Summer is the season of love. Or so we like to remember. And so while cookbook publishers tout their latest releases as easy, spend-no-time-indoors cookbooks (they'd rather you be grilling), we prefer the opposite — books that entice you to spend entirely too much time in the kitchen coveting recipes and anticipating that farmers market-scented dinner. Just as in Yotam Ottolenghi's Plenty, the recently released sequel to his bestselling Ottolenghi: The Cookbook.

If you don't know Ottolenghi, his four veggie-centric, namesake restaurants have created a cult-like following in London, and his vegetarian food column runs in The Guardian. Notably (or not), Ottolenghi is not a vegetarian.
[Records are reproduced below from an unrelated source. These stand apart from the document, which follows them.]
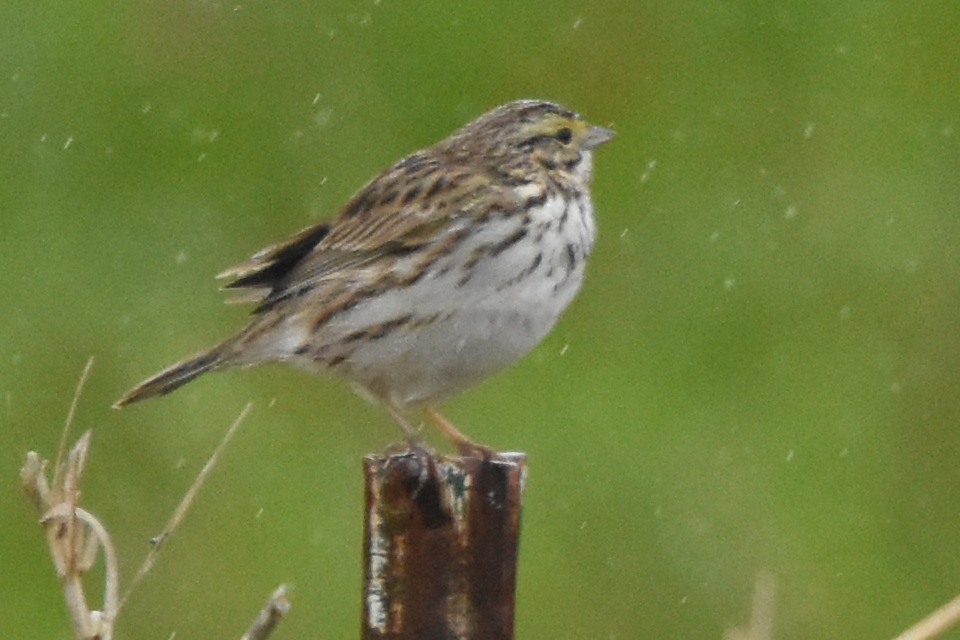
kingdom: Animalia
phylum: Chordata
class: Aves
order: Passeriformes
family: Passerellidae
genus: Passerculus
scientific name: Passerculus sandwichensis
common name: Savannah sparrow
Perhaps that's partly why this vegetable-centric cookbook is so mesmerizing. Or it could be Jonathan Lovekin's deliciously austere photos. Or the book's quirky organization, which is by ingredient, but only those vegetables Ottolenghi really likes such as “Leaves, Cooked and Raw” and his favorite, “The Mighty Aubergine” (eggplant — but you knew that). But utimately, it's the recipes that make a cookbook. And these are unfussy (though not notably necessarily speedy), and the sort of things you wish you'd come up with first (seared pear and goat cheese crostini, fried Swiss chard “cakes” served with a sorrel-Greek yogurt sauce).

On first flip-through, many of the recipes have a distinct Middle Eastern flair, like the cauliflower braised in saffron water with red onions and green olives (Ottolenghi grew up in Jerusalem). But then there is that black pepper tofu (fried tofu swimming in a fresh red chili and crushed black pepper sauce, with an impressive 5 tablespoons of peppercorns). And the eggplant croquettes with tarragon aioli (Ottolenghi lived briefly in Amsterdam).

Plus the “multi-vegetable” paella (fennel, broad beans, artichokes, tomatoes, Kalamata olives), paper-thin Swiss chard omelets (really more like crepes) folded and stuffed with crème fraîche, sautéed potatoes and fresh herbs, and handmade lemon and goat cheese ravioli. Ottolenghi clearly loves food — all styles. But judging by the abundance of handmade pasta, pestos and pecorino in this book, his soft spot is Italian.

Sure, this is a British cookbook, so the recipe ingredients are listed in grams and milliliters, not cups and ounces. That's easily resolved with a kitchen scale, or the friends you've enlisted to help make those sweet potato cakes with coriander cream (these are year-round recipes, not just warm weather seasonals). But you may not want to invite friends over. This is your love story.